Every interaction matters. The front-line staff—coordinators, nurses, recruiters—must be trained in cultural humility. This is the practice of self-reflection to understand personal biases and a respectful openness to other cultures. In one of our monitored trials, sites that underwent mandatory cultural humility training had significantly lower drop-out rates among minority participants. Staff learned, for instance, the importance of not making assumptions about health literacy or family dynamics.

Expert Tip: Don't just rely on digital ads on large platforms. Invest in hyper-local, trusted channels. This could be sponsoring a segment on a popular local radio show, placing ads in community newspapers, or partnering with a specific clinic that already has deep trust. The cost per enrollment might be higher initially, but the quality of engagement and retention will be superior.

The future is inclusive: next steps for your organization

The journey toward equitable clinical research is continuous, but the path is clear. The practices outlined here—shifting mindset, building authentic trust, designing inclusively, and executing with cultural competence—form a synergistic framework. Success is no longer an accident; it's the predictable result of intentional, respectful, and scientifically rigorous planning. The regulatory environment will only continue to emphasize this, with draft guidances from 2025 suggesting future trials may require a justification if their enrolled population does not reflect disease epidemiology.

The call to action is immediate and concrete. Begin by conducting an audit of your last three clinical trial protocols. Map the eligibility criteria against the known epidemiology of the disease and identify where you may have inadvertently built in exclusionary barriers. Then, identify one community organization relevant to your therapeutic area and initiate a conversation—not about a trial, but about their health priorities and how your organization might be a resource. Start building the bridge today, so when you need to walk across it tomorrow, it is strong, trusted, and ready to support the weight of meaningful science.

Frequently Asked Questions

Isn't focusing on specific groups a form of discrimination in recruitment?

No, when done correctly, it's a form of corrective justice and scientific necessity. The goal is not to exclude anyone, but to proactively include groups that have been historically and systematically excluded. This ensures the trial population mirrors the real-world patient population who will use the drug, making the results more generalizable and the treatment safer for everyone. It's about expanding opportunity, not restricting it.

How do we handle the increased cost and timeline of these inclusive practices?
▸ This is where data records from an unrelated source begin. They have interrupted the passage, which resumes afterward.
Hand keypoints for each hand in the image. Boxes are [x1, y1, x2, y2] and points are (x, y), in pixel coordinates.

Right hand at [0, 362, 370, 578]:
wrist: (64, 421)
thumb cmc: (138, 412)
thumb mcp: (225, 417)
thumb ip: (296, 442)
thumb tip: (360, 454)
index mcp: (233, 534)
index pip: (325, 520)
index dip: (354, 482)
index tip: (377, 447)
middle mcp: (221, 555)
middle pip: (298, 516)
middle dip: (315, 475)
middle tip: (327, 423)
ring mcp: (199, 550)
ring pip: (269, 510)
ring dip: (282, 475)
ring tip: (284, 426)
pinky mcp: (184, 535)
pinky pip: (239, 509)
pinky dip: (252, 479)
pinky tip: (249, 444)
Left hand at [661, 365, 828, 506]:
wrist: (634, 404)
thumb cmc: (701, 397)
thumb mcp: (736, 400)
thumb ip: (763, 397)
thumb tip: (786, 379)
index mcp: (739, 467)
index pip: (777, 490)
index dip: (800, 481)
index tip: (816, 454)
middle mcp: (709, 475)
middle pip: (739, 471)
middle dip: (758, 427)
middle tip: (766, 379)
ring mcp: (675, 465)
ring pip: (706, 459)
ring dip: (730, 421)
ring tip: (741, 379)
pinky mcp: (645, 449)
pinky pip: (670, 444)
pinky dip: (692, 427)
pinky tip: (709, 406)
While there may be upfront investments in community engagement and protocol support (like travel reimbursements), these costs must be weighed against the far greater risk of a failed trial or a drug with limited labeling and marketability. Furthermore, inclusive practices often improve overall recruitment speed and retention, reducing costly delays. In our experience, a well-executed diversity plan can become a net efficiency driver, not a cost center.

What if we simply can't recruit enough participants from an underrepresented group for statistical significance?

The aim is not necessarily to have statistically powered subgroups for every demographic (which is often impractical), but to ensure meaningful representation that can signal safety and efficacy trends. Regulatory guidances acknowledge this. The focus should be on enrolling a "representative sample" of the disease population. Any data is better than no data, and it can be pooled across trials in later meta-analyses. The critical failure is not trying at all.

How do we measure the ROI of investing in diversity, equity, and inclusion for clinical trials?

Return on Investment should be measured in both scientific and commercial terms. Key metrics include: (1) Scientific Validity: Ability to make broader safety/efficacy claims in labeling, reduced post-market safety surprises. (2) Regulatory Efficiency: Smoother interactions with agencies that increasingly prioritize diversity data. (3) Market Access: Stronger value propositions to payers and providers serving diverse populations. (4) Reputational Capital: Enhanced trust with all patient communities and investigators, making future trials easier to run.